Le fait est donc assez important pour que l’on se penche sur le problème et que l’on essaye de trouver les raisons qui poussent le gouvernement à se débarrasser d’un tel contingent de jeunes.
L’explication de ce phénomène se trouve dans les nouvelles dispositions du Code du service national. En effet, le service national actif s’effectue maintenant à l’âge de 19 ans avec possibilité de partir à 18 ans ou de reporter l’incorporation au plus tard à 21 ans (article 5 ). Les sursis ont donc été supprimés (excepté pour certaines études : pharmacie, chirurgie et médecine). Le général Vanuxem nous donnait les raisons de la suppression des sursis dans « Carrefour » du 12 février 1969 : « Aujourd’hui, où les nouvelles incorporations amènent des recrues habituées à la contestation, on ne peut prévoir quels désordres celles‑ci pourraient provoquer dans l’armée ni leurs conséquences. »
L’on ne peut être plus clair. Plus loin, il ajoutait : « À cet âge‑là (18 ans), l’armée serait plus apte encore qu’aujourd’hui à parfaire, sur des esprits plus souples, l’instruction de base… L’instruction civique, surtout, pourrait y être donnée en temps voulu et s’imprégner plus facilement dans des cires un peu molles et qui n’ont pas été à jamais éraillées par le byzantinisme et les sophistications de compagnonnage douteux…»
Ainsi, l’armée se veut éducatrice, afin de pallier la prise de conscience lycéenne et d’éviter que l’Université ne soit un foyer de contestation d’où naissent les théories révolutionnaires.

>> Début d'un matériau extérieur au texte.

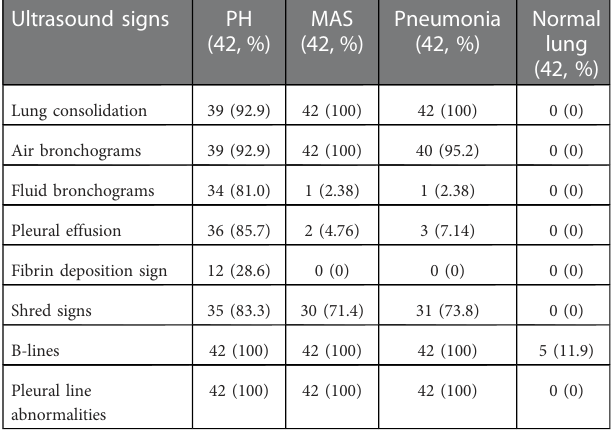
TABLE 2 The LUS performance of PH compared with the control group ( n ,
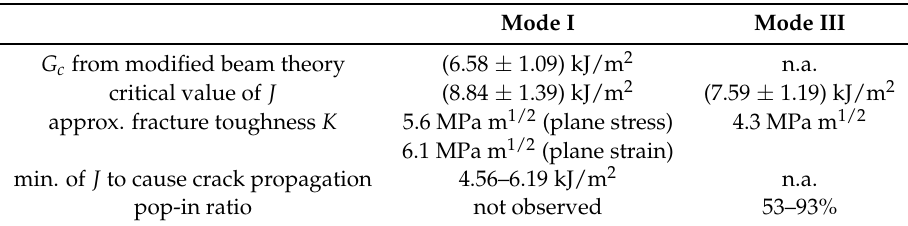
Table 2. Summary of the most important experimentally obtained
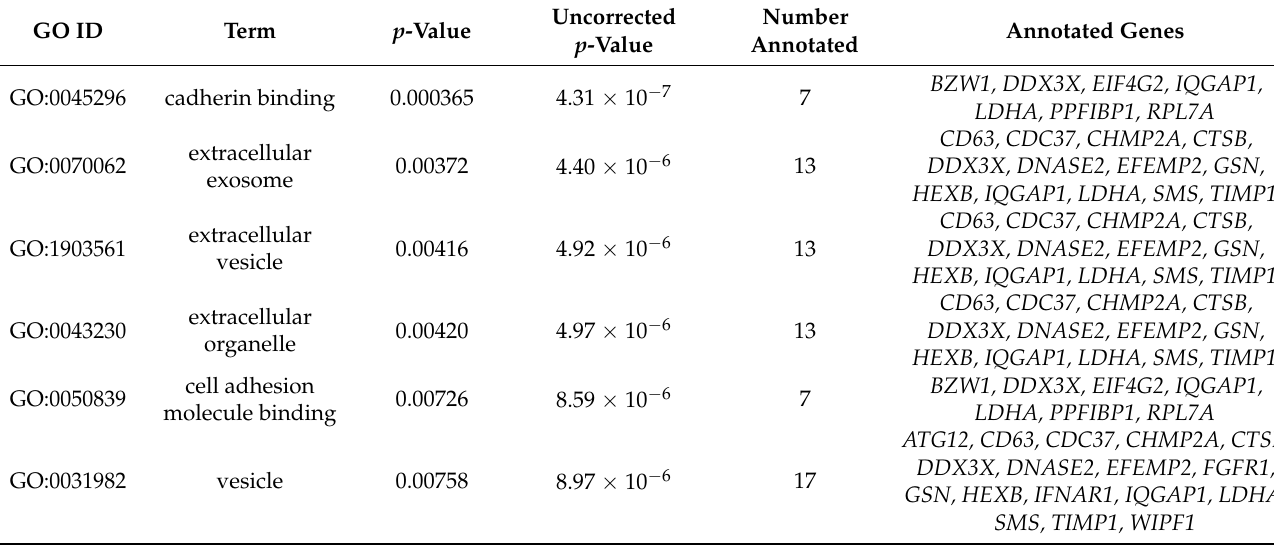
Table 2. Gene ontology (GO) analysis results of screened GSC specific 30-gene signature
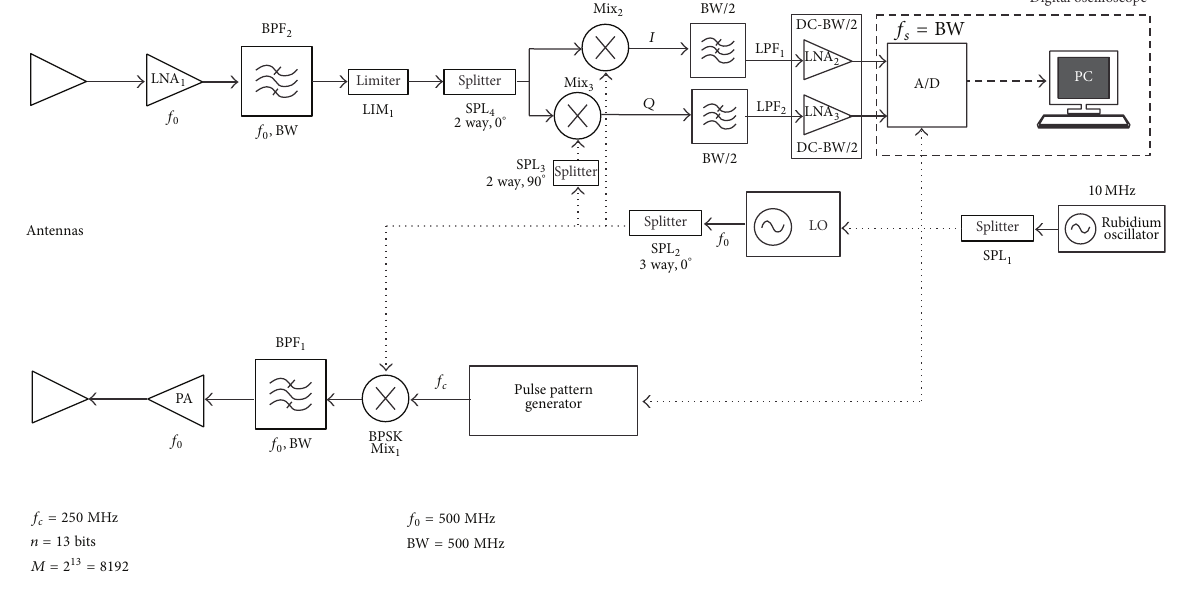
Figure 5: System block diagram.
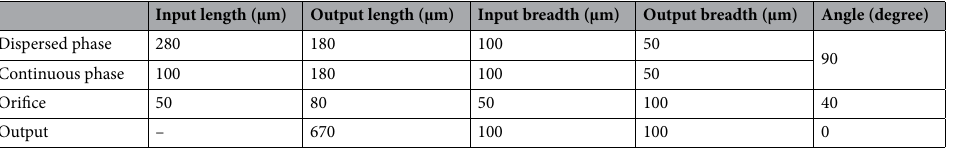
Table 1. Point by point sizes of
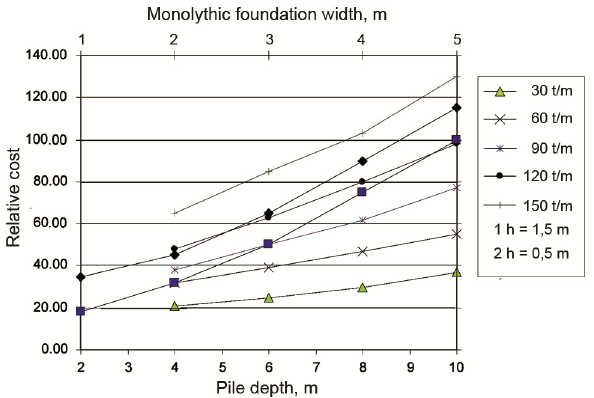
Fig. 9. Relative cost of monolithic (Fig. 1) and pile (300×300)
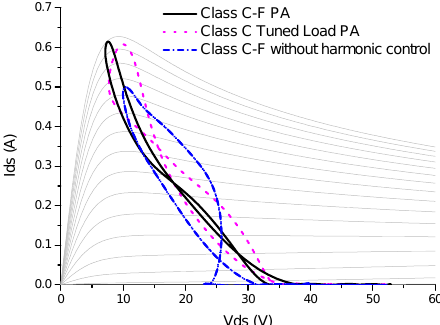
Figure 11. Comparison of simulated load lines among class-C-F PA, class-C-Tuned Load PA, and class-C-F PA without proper gate harmonic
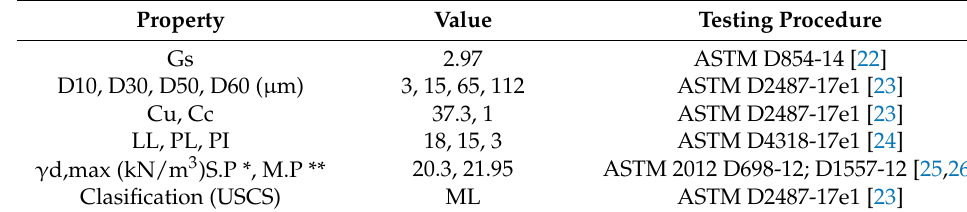
Table 2. Physical characteristics of filtered tailing.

Le gouvernement prend donc l’offensive et son premier geste consiste en l’élimination d’éléments douteux susceptibles de jouer un rôle démystificateur de l’armée, au sein de la caserne. Maintenant que ces gens sont écartés, les militaires peuvent à leur aise prendre en main l’éducation civique et idéologique de nos lycéens.